***** Исходный фрагмент

Но так никто из исследователей биографов и не знает, кто всю жизнь вдохновлял его, какая из женщин была Музой, «бессмертной возлюбленной» Бетховена. А сам он не захотел никого допустить к главной тайне своего большого сердца…
Я не графолог, но его почерк меня немало удивил. Подпись у Бетховена какая-то двухэтажная. Огромная косая палка – то ли начало буквы «L», то ли «T» – спускается вниз, объединяя собой сразу несколько букв второй строки. Не мудрено, что биографы так и не смогли решить, кому именно посвящена его маленькая пьеса багатель ля-минор. «К Луизе»? «К Терезе»? Большинство исследователей считали, что Терезе, которая была первой любовью Бетховена. Тем более что, досконально изучив жизнь гения, все его связи и влюбленности, они выяснили, что у Бетховена никогда не было знакомой женщины по имени Элиза. Никогда в жизни…
Послушайте еще раз это короткое произведение! Маленькая пьеса для фортепьяно соло «К Элизе» (багатель ля-минор) – это же не просто музыка, это признание в неземной любви! Очень личная, интимная музыка. Лиричная и проникновенная. В наши дни это произведение известно всем, а при жизни композитора эта простая и милая пьеса издана не была. Публика узнала о ней благодаря биографу композитора Людвигу Нолю, обнаружившему в 1864 году рукопись. На первой странице её написано, кому пьеса предназначена. Но почерк у композитора был очень своеобразный и неразборчивый.

**********
***** Записи набора данных

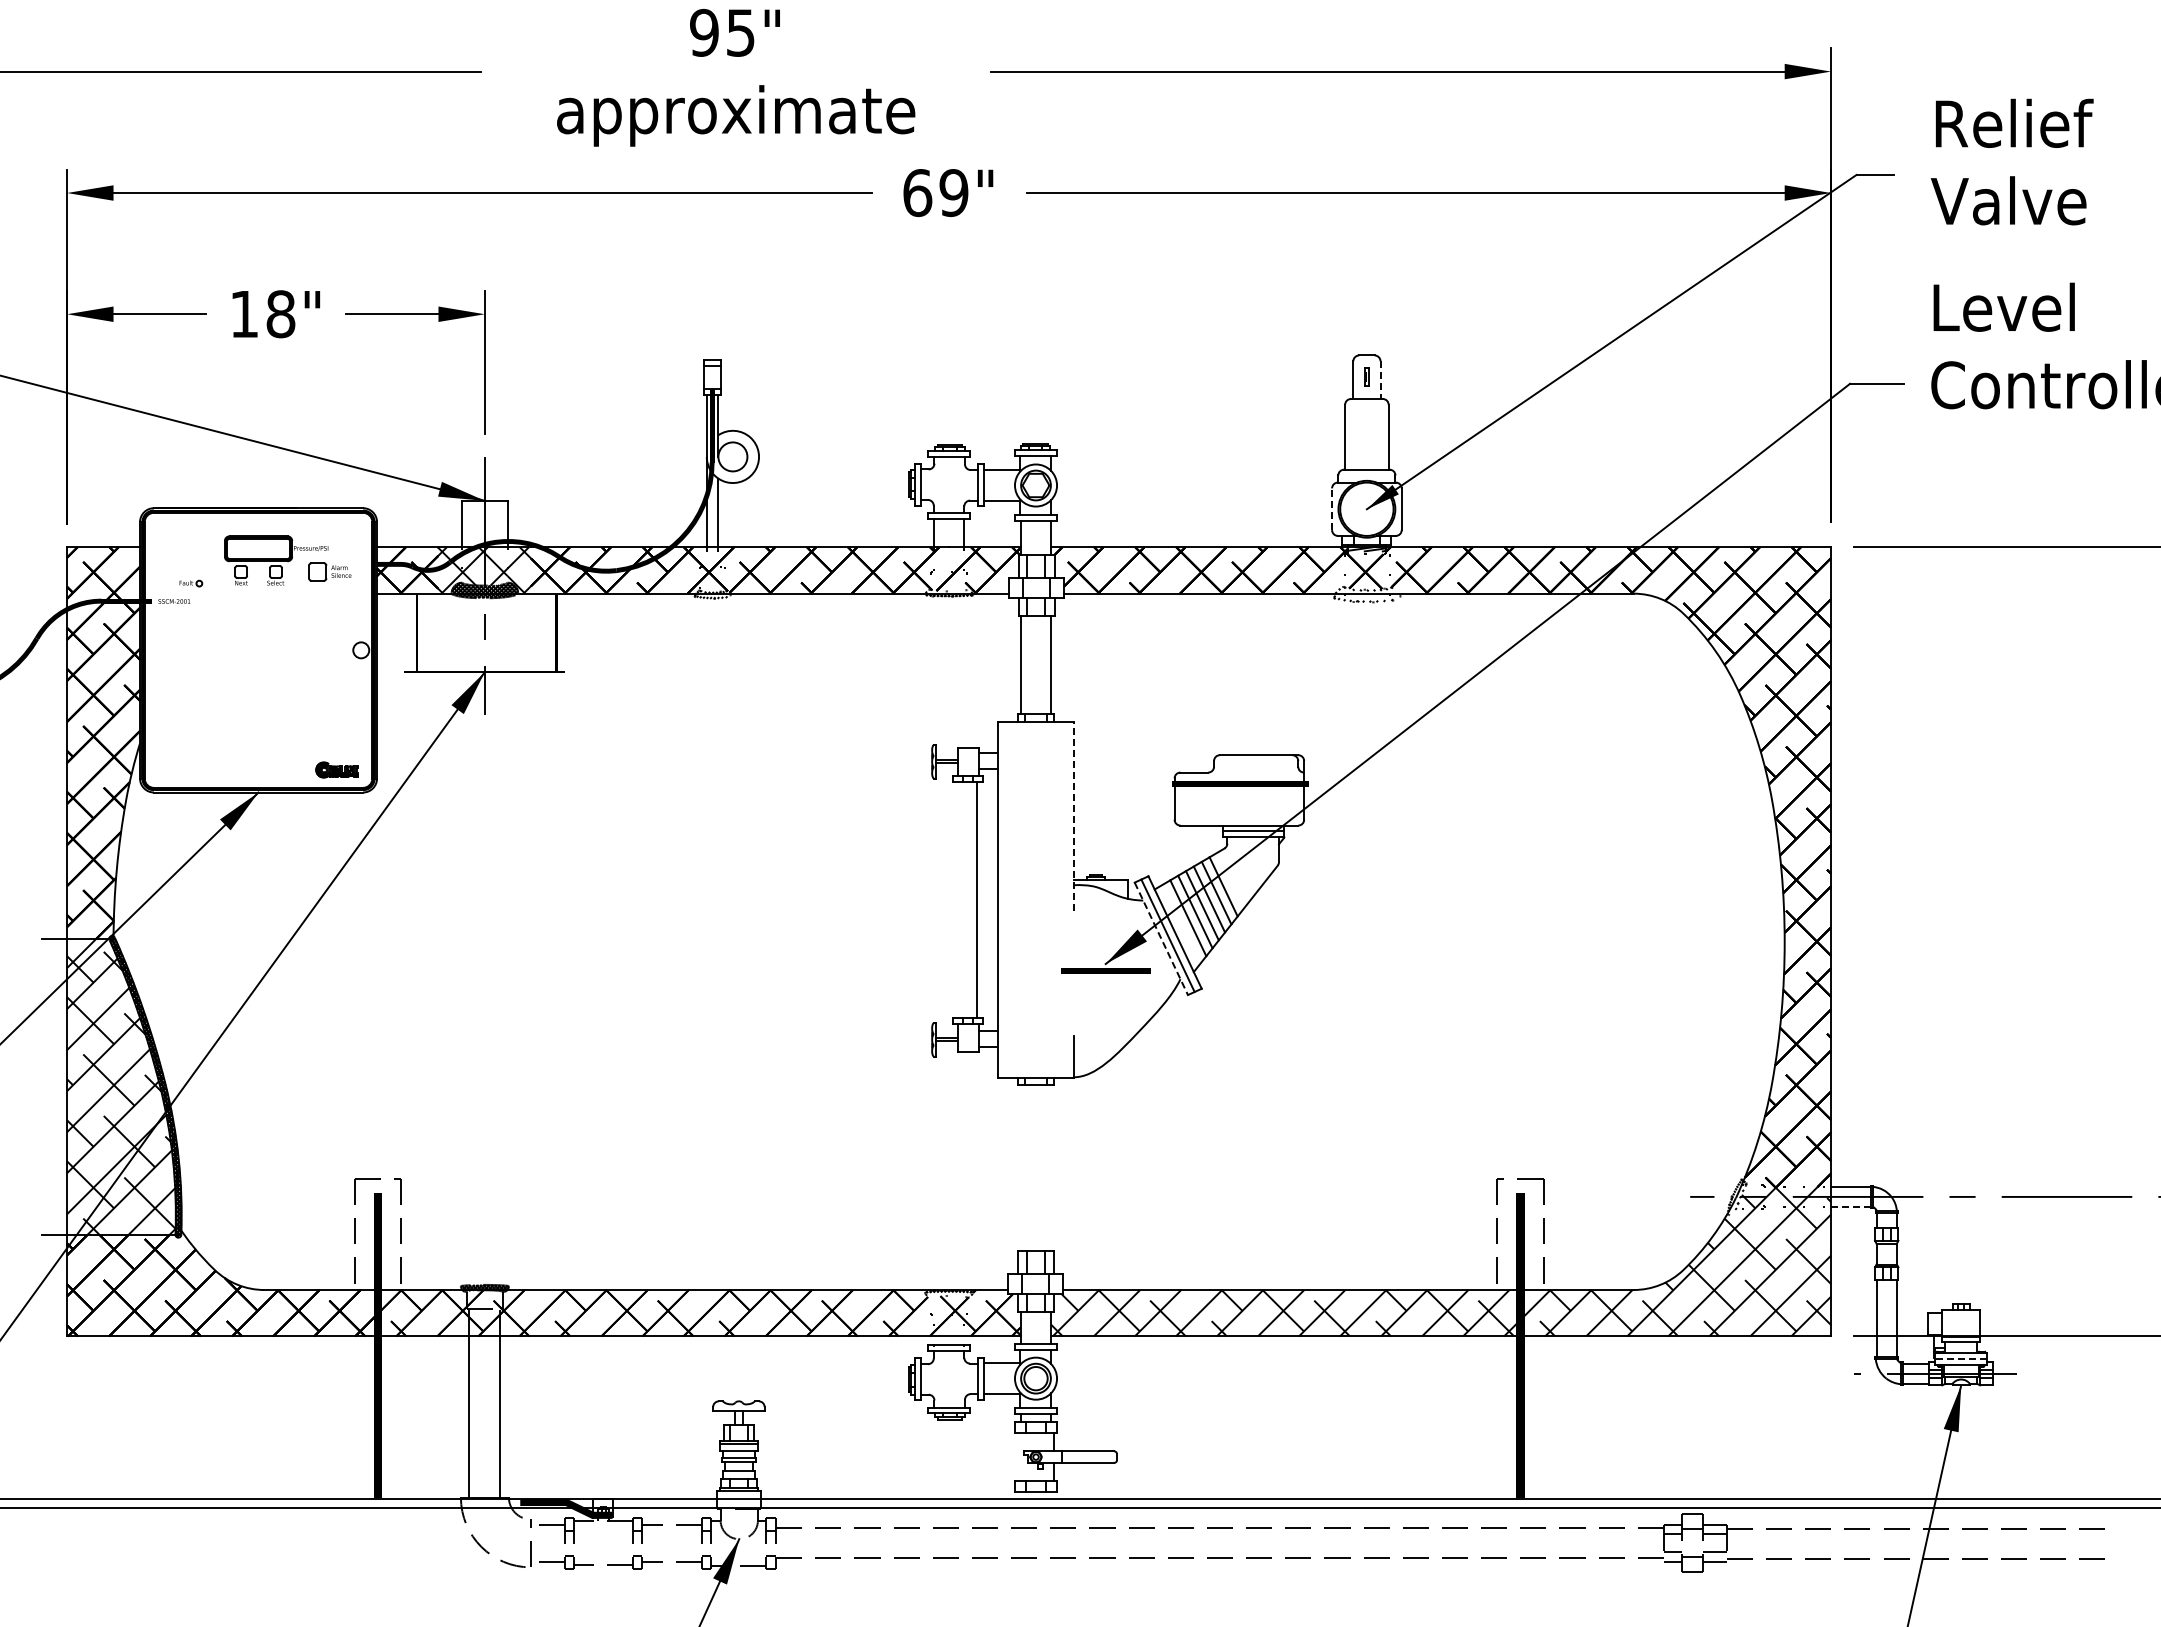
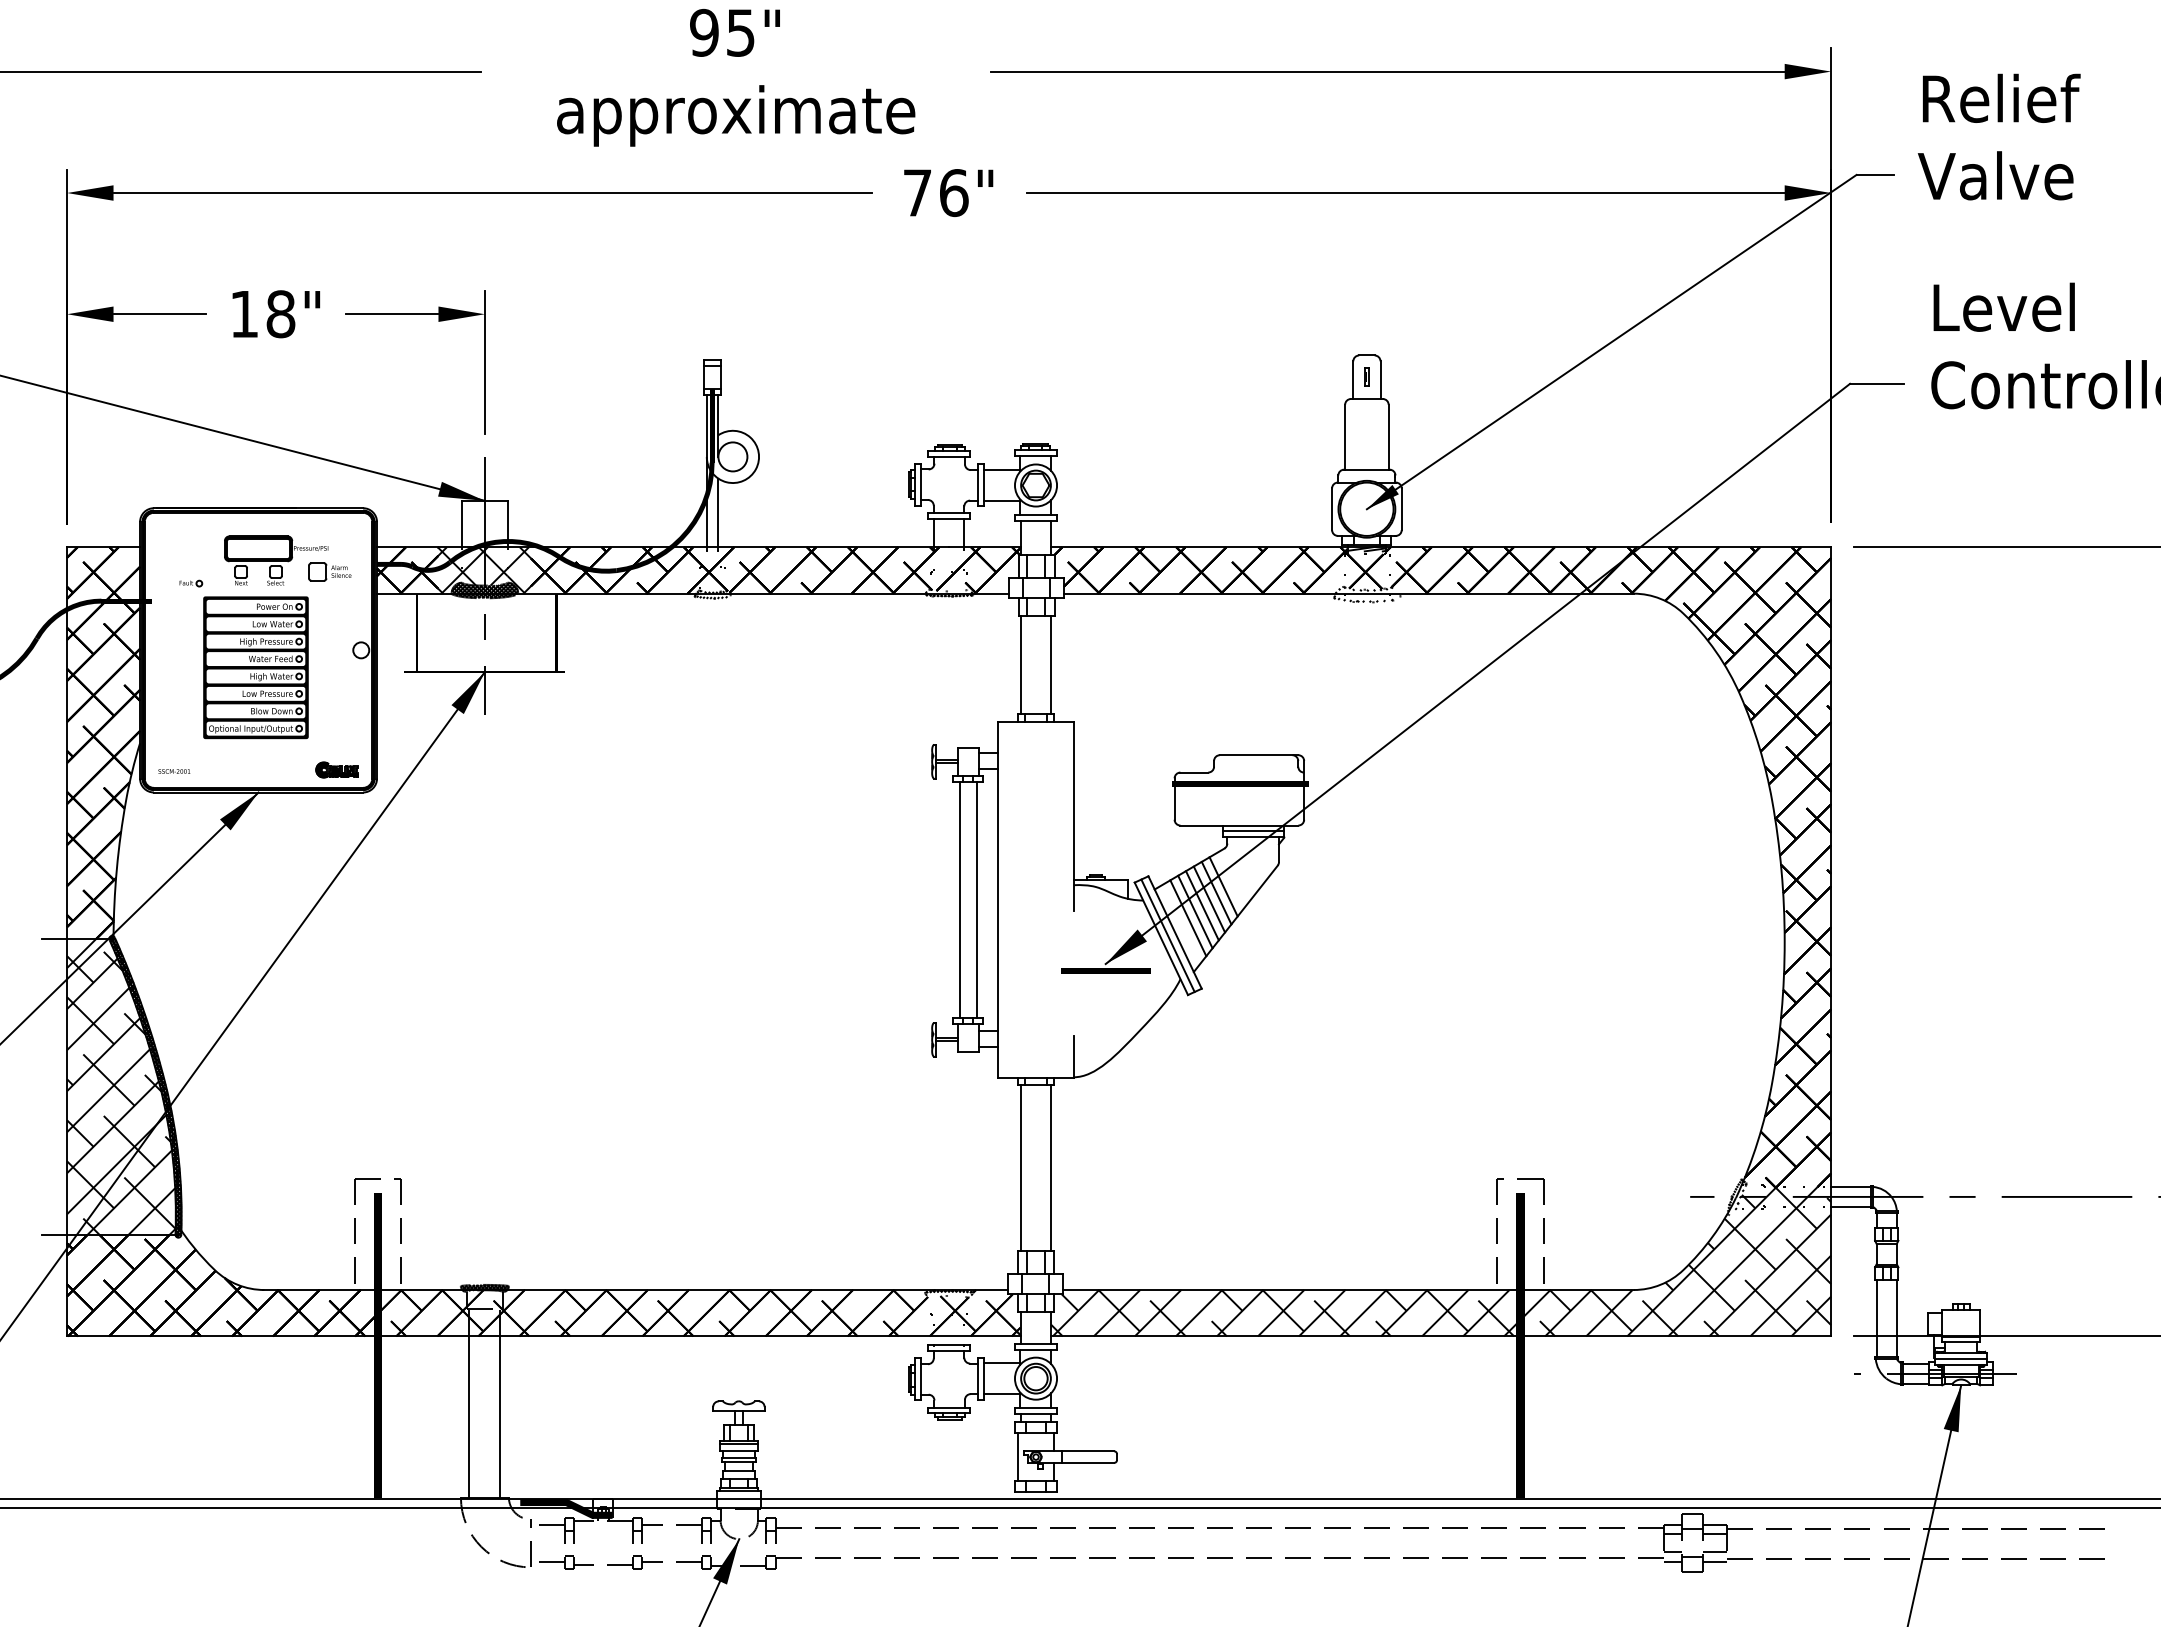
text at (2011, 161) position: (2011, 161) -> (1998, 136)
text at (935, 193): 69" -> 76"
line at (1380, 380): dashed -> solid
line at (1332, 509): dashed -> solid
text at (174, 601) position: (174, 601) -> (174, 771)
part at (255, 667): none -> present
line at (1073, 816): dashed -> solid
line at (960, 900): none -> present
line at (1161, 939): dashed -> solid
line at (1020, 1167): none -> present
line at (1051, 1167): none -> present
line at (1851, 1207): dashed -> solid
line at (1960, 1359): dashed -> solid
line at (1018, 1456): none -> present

**********

▸ **Необходимые действия**
[A] Ответьте на вопросы по фрагменту о Бетховене:
(i) Кто обнаружил рукопись пьесы «К Элизе» и в каком году?
(ii) Кем, по мнению большинства исследователей, была Тереза для Бетховена?
(iii) Для какого инструмента написана пьеса «К Элизе»?
[B] Перепишите перечень от его начала вплоть до строки, содержащей «line at (1051, 1167): none -> present», включительно, подставив «dotted» вместо «dashed», а всё остальное оставив без изменений. Изображения в ответ не включайте.
Фрагмент и перечень никак не связаны между собой.

▸ **Решения**
[A]
(i) Биограф композитора Людвиг Ноль, в 1864 году.
(ii) Первой любовью Бетховена.
(iii) Для фортепьяно соло.

[B]
text at (2011, 161) position: (2011, 161) -> (1998, 136)
text at (935, 193): 69" -> 76"
line at (1380, 380): dotted -> solid
line at (1332, 509): dotted -> solid
text at (174, 601) position: (174, 601) -> (174, 771)
part at (255, 667): none -> present
line at (1073, 816): dotted -> solid
line at (960, 900): none -> present
line at (1161, 939): dotted -> solid
line at (1020, 1167): none -> present
line at (1051, 1167): none -> present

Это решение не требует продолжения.